ФРАГМЕНТ ДОКУМЕНТА.
----
Всемирная отзывчивость?

– Но вот что поразительно – если Достоевский мне лично дорог как художник, как глубочайший психолог, философ человека, то как политический мыслитель – ни в коем случае. Политик он довольно злобный и неумный, до смешного. И для меня в этом есть какой-то неразгаданный парадокс. Как можно, говоря о всемирной отзывчивости русского человека, с такой обывательской злобой писать, например, о французах (в «Зимних заметках о летних впечатлениях»), изображать их какими-то пошляками и дураками? Загадка...

Да и как геополитик он, как ни странно, довольно пошлый. Даже порой смехотворный – славянофильский, привластный, обслуживающий интересы военно-бюрократической машины. Одна из его последних статей, которая называется «Что такое для нас Азия?», опубликована, когда Россия взяла крепость Геок-Тепе...

...Где особо своими зверствами отличился генерал Скобелев? Что, между прочим, вызвало у некоторых российских дворян протест...

– Ну да… А ведь, захватив весь Туркестанский край, мы тем самым подписали приговор Российской империи, а в будущем и Советскому Союзу, ибо России такой огромный кусок иной цивилизации оказалось не под силу прожевать. Ну и что мы получили в результате? Распад империи с массой человеческих трагедий... А он пишет, что Азия, оказывается, нам нужна, чтобы русскому человеку было где развернуться. Простора, мол, не хватает.

Ага, больше-то негде было развернуться, «тесновато».

– Да уж, сразу хочется ответить: а просторов от Волги до Урала – мало? А потом еще и громадной Сибири – это что, тоже мало? Да и сама коренная Русь, центральная Россия то есть? Там в то время тоже была довольно низкая плотность населения. В общем, Достоевский, конечно, интересен как знаток и первооткрыватель человеческой души, и есть у него несколько кусочков таких, которые делают его великим психологом – в точном научном смысле слова. Он ведь, что называется, обошел даже Фрейда на повороте; но как политик он, повторюсь, порол чушь несусветную.
----
ИСХОДНЫЕ ДАННЫЕ.

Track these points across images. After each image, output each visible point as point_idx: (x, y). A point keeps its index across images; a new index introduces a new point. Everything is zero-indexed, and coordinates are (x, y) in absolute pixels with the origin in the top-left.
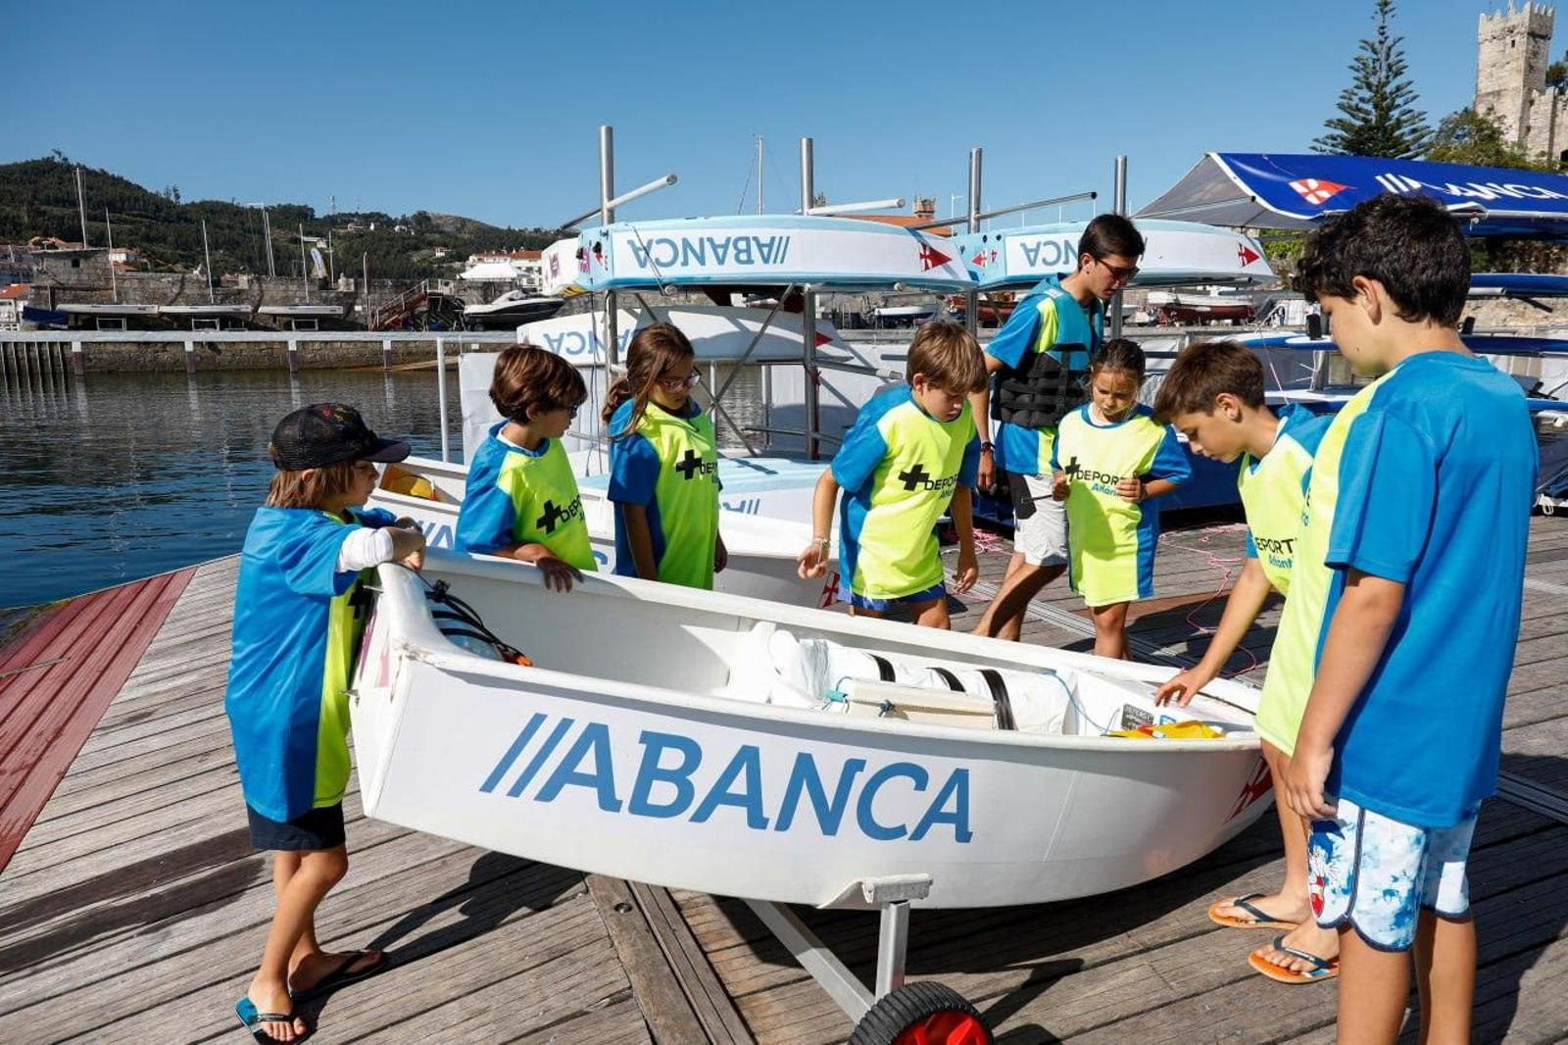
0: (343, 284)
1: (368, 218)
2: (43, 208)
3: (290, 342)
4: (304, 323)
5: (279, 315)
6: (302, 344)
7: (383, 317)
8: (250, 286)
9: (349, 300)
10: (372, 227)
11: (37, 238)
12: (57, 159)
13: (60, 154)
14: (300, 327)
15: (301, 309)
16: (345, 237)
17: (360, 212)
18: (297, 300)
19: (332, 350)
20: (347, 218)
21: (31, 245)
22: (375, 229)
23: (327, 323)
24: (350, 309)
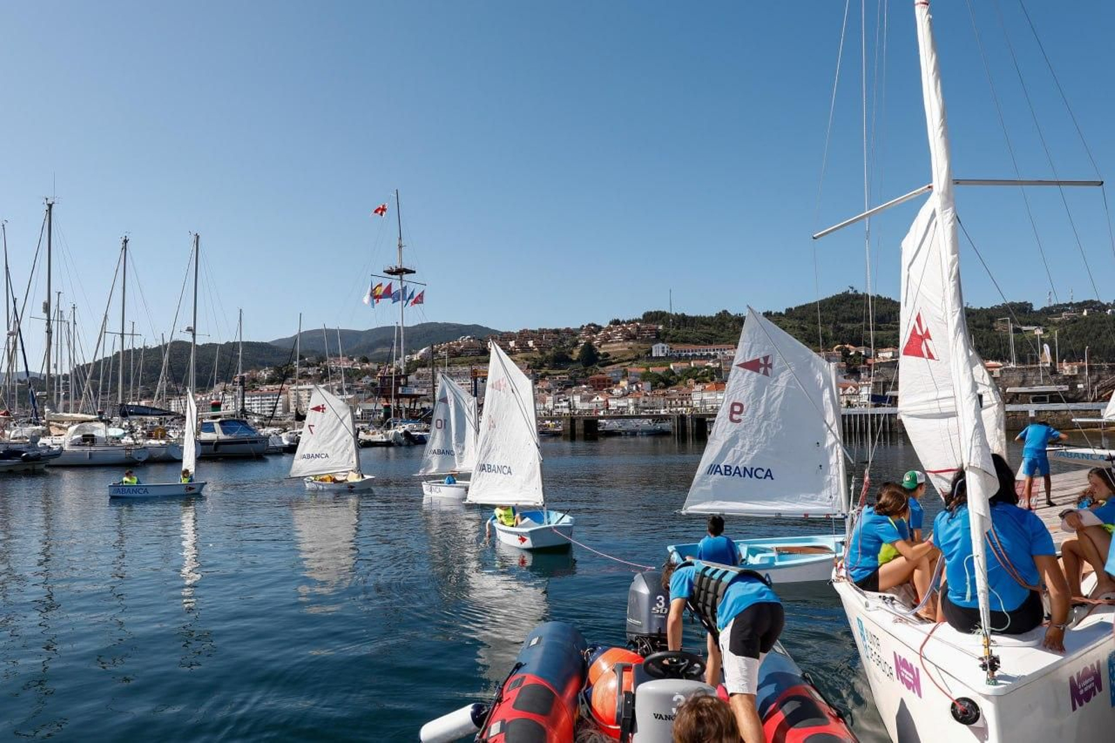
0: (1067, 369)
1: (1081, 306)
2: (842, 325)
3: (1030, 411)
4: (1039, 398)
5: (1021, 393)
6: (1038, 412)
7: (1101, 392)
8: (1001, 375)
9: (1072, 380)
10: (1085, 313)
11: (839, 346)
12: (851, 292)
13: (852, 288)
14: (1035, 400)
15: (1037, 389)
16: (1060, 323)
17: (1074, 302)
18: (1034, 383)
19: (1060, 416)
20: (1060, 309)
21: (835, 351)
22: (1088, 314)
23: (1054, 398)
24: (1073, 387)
----
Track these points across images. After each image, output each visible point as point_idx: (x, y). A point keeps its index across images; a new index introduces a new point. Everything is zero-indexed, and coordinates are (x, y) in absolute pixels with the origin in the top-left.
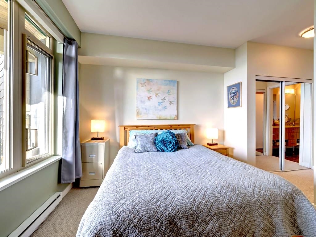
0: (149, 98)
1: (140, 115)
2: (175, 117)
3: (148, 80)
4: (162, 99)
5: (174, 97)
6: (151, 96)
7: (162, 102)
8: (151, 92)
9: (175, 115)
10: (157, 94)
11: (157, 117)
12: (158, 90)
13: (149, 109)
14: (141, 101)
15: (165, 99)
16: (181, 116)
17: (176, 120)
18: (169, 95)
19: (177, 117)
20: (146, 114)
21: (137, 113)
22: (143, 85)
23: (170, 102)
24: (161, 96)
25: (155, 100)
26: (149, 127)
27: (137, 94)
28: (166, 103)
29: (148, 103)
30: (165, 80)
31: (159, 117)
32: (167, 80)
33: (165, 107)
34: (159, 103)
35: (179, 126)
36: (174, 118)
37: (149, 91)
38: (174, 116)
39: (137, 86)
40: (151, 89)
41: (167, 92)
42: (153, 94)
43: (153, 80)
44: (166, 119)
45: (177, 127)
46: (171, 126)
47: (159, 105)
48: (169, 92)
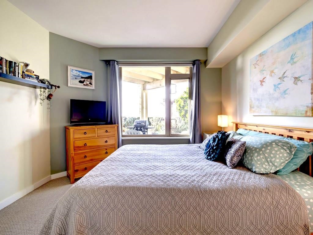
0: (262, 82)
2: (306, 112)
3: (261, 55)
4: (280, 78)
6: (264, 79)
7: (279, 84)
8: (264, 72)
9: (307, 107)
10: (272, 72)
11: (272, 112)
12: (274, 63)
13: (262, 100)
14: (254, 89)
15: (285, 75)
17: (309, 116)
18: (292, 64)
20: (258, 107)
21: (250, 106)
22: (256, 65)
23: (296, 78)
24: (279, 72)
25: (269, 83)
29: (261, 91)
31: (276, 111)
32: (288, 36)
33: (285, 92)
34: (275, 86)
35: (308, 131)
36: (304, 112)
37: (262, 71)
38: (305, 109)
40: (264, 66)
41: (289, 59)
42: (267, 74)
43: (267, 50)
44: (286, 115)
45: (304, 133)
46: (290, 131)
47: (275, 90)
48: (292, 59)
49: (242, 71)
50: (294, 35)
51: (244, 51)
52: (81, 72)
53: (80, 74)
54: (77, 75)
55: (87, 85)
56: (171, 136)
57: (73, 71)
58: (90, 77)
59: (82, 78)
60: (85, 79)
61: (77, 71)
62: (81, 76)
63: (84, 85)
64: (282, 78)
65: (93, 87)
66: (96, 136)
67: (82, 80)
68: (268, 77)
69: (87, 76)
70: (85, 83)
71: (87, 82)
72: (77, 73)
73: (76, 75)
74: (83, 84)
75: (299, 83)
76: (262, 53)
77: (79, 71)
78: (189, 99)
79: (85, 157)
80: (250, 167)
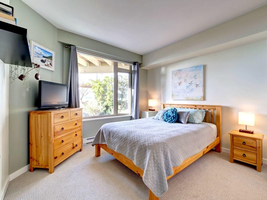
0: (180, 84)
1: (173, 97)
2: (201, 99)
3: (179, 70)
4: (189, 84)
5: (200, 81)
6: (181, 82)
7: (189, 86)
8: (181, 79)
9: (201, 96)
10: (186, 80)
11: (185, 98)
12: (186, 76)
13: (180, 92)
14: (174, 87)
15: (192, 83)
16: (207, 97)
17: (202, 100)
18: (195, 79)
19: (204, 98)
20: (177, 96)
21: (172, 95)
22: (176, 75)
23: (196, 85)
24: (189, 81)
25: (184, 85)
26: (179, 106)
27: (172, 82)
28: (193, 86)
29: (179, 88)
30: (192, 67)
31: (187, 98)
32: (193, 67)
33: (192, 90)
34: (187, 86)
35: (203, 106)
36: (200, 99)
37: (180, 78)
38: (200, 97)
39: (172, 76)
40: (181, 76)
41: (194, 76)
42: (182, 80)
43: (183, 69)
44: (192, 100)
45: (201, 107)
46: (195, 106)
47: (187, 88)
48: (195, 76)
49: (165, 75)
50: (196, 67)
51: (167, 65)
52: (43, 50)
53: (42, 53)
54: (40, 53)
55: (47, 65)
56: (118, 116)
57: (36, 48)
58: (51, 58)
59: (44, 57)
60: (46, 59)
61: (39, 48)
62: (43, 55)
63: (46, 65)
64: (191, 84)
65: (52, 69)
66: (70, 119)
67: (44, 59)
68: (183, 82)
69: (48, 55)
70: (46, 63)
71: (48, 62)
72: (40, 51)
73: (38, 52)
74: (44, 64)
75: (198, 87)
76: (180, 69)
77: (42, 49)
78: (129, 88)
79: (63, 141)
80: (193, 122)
----
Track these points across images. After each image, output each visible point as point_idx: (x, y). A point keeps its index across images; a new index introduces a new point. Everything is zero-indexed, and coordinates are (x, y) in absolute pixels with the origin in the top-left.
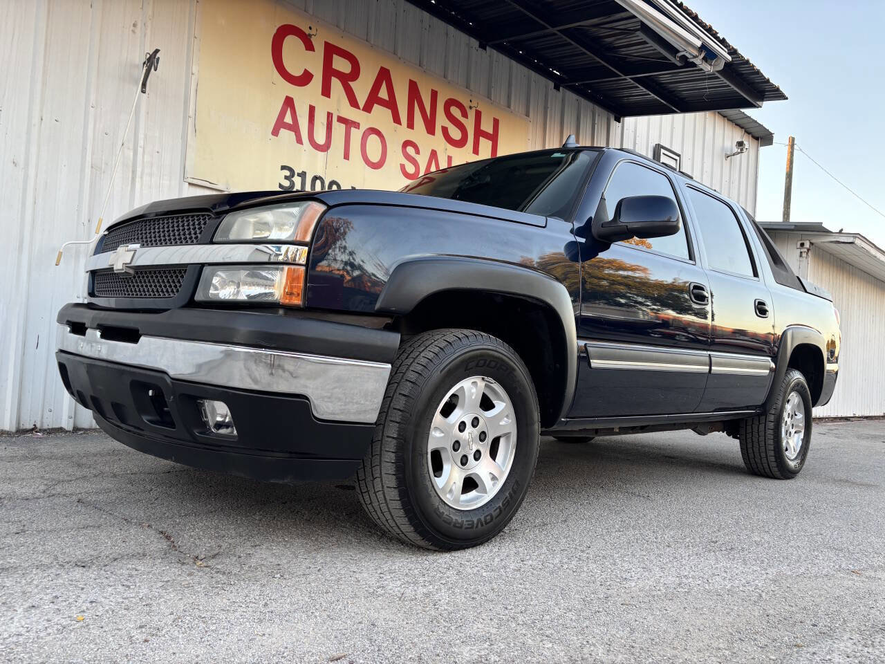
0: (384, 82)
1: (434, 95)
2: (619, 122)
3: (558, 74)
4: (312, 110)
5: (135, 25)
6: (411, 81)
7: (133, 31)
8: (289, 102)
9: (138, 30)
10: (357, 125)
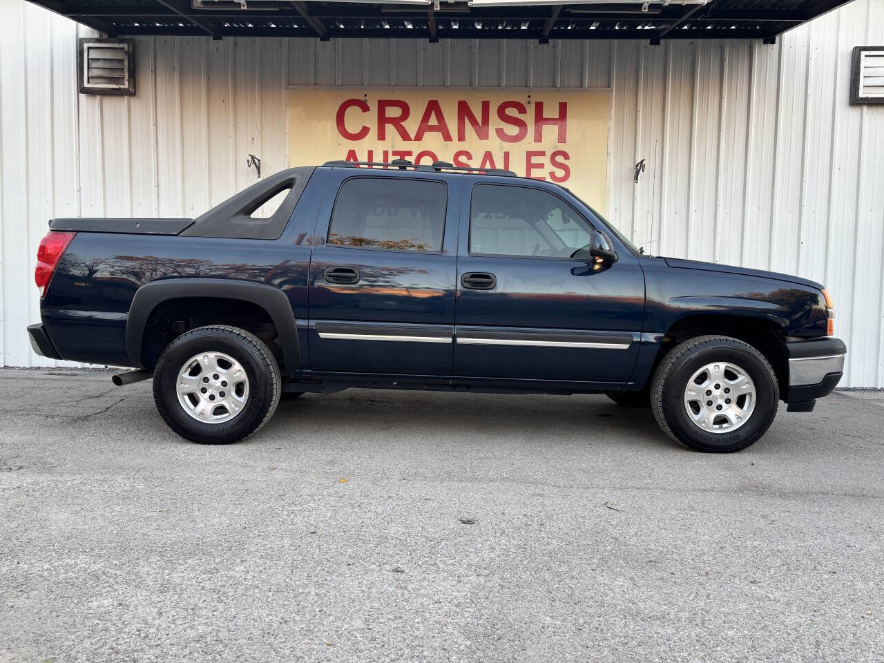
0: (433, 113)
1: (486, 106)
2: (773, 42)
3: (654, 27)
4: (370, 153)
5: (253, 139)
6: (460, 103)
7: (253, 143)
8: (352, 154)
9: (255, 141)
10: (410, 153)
----
ИНСТРУКЦИИ К ЗАДАНИЯМ.
A – Ответьте по отрывку о Достоевском на три вопроса, отметив ответы так же, как вопросы:
(i) В каком произведении, по словам говорящего, Достоевский изображает французов пошляками и дураками?
(ii) Как называется одна из последних статей Достоевского, упомянутая в отрывке?
(iii) Кого, по словам говорящего, Достоевский «обошел на повороте»?
B – Перескажите короче абзац отрывка о Достоевском, начинающийся словами «– Ну да… А ведь, захватив», сохранив его основные факты.
C – Напишите продолжение отрывка о Достоевском, начиная сразу после его последней фразы.

ОТВЕТЫ К ЗАДАНИЯМ.
A –
(i) В «Зимних заметках о летних впечатлениях».
(ii) «Что такое для нас Азия?»
(iii) Фрейда.

B – Захватив весь Туркестанский край, Россия, по мнению говорящего, подписала приговор империи, а затем и Советскому Союзу: такой огромный кусок иной цивилизации оказался ей не под силу. Итог — распад империи с массой человеческих трагедий. Достоевский же пишет, что Азия нужна русскому человеку, чтобы было где развернуться, будто бы простора не хватает.

C –
Предтеча Фрейда

Но зато в остальном был велик. И он до Фрейда действительно многое понял – это же написано раньше, до изобретения психоанализа. Я вообще думаю, что его ненавидят за то, что он повернул глаза зрачками в душу, ибо человек хочет представать перед самим собой более благостным, культурным, без перверсий и пр. Да и кому приятно заглядывать в темные стороны своей души? Мне вот, к примеру сказать, бывает противно от самой себя. И любому человеку, думаю, кто не лицемерит с собой. А эта фраза Свидригайлова о том, что, возможно, ад – это не инфернальное пламя, а темная деревенская банька с пауками по углам... Брр... Мне было 15 лет, когда я прочла это, меня тут же затрясло. Физически, тремор начался прямо... Как, повзрослев, думала я, можно в одной фразе сказать о человеке всё, как он дошел до этого?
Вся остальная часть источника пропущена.